• YOUR TASK: Reproduce the passage of the heat and cold therapy text from "Additionally, standardizing temperature" to "patients and families.", word for word.

--- EXERCISE TEXT Enclosed Below ---

Localized heat and cold therapy are common interventions with numerous clinical applications, including the relief of localized pain, stiffness or aching; reduction in inflammation and swelling; decrease in muscle spasm and tightness; and control of bleeding. Heat increases circulation and blood flow, while cold decreases blood flow and slows down the body’s metabolism and oxygen demand. Heat and cold have long been used for these purposes. but today there are improvements over traditional ways to apply localized temperature therapy (LTT).
Why Ready-to-Use Is Better
Providers and caregivers are increasingly moving toward ready-to-use solutions for temperature therapy. In homecare, improvising with towels, gloves or household ice can slow a visit and create inconsistent temperatures. Instead, treatment with ready-to-use instant hot and cold packs (per labeling) gives clinicians a repeatable, safe starting point in the home. Packs allow care teams to act quickly and effectively, work safely and keep patients comfortable.
Additionally, standardizing temperature therapy with a small set of instant packs helps home health and home medical equipment (HME) teams align practices across branches, caregivers and shifts—reducing variation from home to home while keeping setup simple. Clinicians spend less time assembling supplies and more time educating patients and families.

--- End of Enclosed EXERCISE TEXT ---
--- STORED DATA Enclosed Below ---

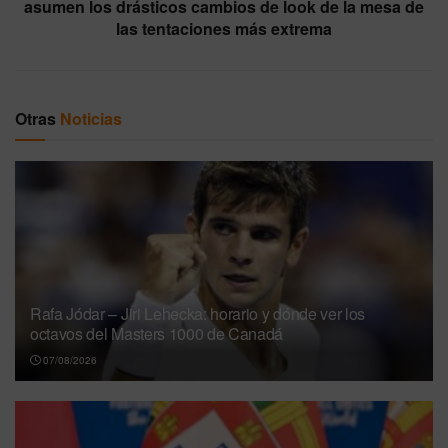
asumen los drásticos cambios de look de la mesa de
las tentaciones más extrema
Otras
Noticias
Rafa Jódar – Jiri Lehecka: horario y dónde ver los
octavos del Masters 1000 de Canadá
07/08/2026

--- End of Enclosed STORED DATA ---
--- STORED DATA Enclosed Below ---

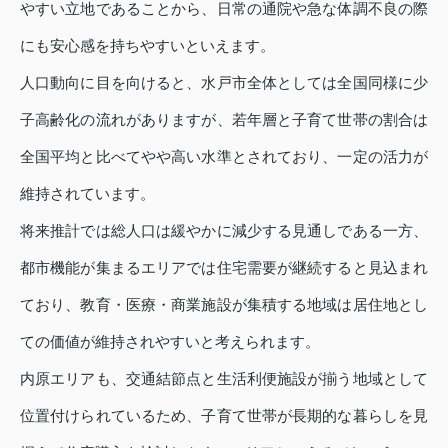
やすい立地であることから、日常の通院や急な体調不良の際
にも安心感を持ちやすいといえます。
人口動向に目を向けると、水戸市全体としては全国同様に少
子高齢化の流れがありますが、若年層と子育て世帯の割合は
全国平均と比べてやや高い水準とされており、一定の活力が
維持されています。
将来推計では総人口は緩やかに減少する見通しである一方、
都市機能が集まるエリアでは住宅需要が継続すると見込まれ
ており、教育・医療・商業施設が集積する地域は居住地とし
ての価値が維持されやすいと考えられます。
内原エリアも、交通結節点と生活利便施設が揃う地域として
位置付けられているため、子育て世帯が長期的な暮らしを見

--- End of Enclosed STORED DATA ---
--- STORED DATA Enclosed Below ---

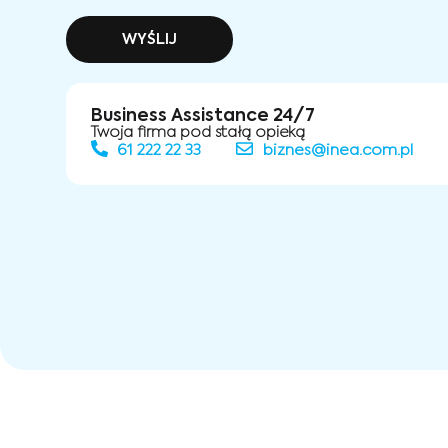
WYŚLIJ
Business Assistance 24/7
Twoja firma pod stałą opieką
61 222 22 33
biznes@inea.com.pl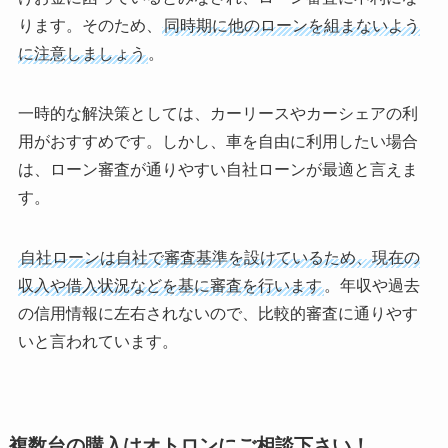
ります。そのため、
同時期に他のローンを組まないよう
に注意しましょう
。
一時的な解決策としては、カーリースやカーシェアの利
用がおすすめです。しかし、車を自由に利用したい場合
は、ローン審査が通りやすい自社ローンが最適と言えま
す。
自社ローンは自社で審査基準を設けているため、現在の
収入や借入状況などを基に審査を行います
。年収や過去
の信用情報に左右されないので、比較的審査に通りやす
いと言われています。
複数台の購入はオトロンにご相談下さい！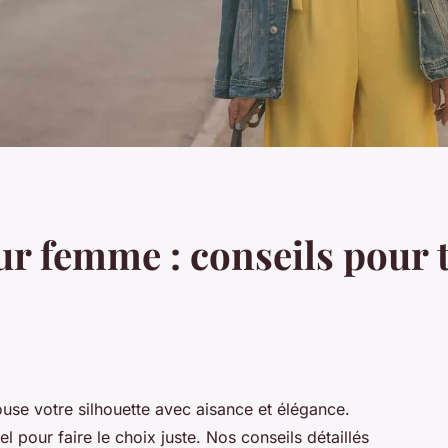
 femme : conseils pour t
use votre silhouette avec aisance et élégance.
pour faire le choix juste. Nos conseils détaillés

--- End of Enclosed STORED DATA ---

• ANSWER BOX:
Additionally, standardizing temperature therapy with a small set of instant packs helps home health and home medical equipment (HME) teams align practices across branches, caregivers and shifts—reducing variation from home to home while keeping setup simple. Clinicians spend less time assembling supplies and more time educating patients and families.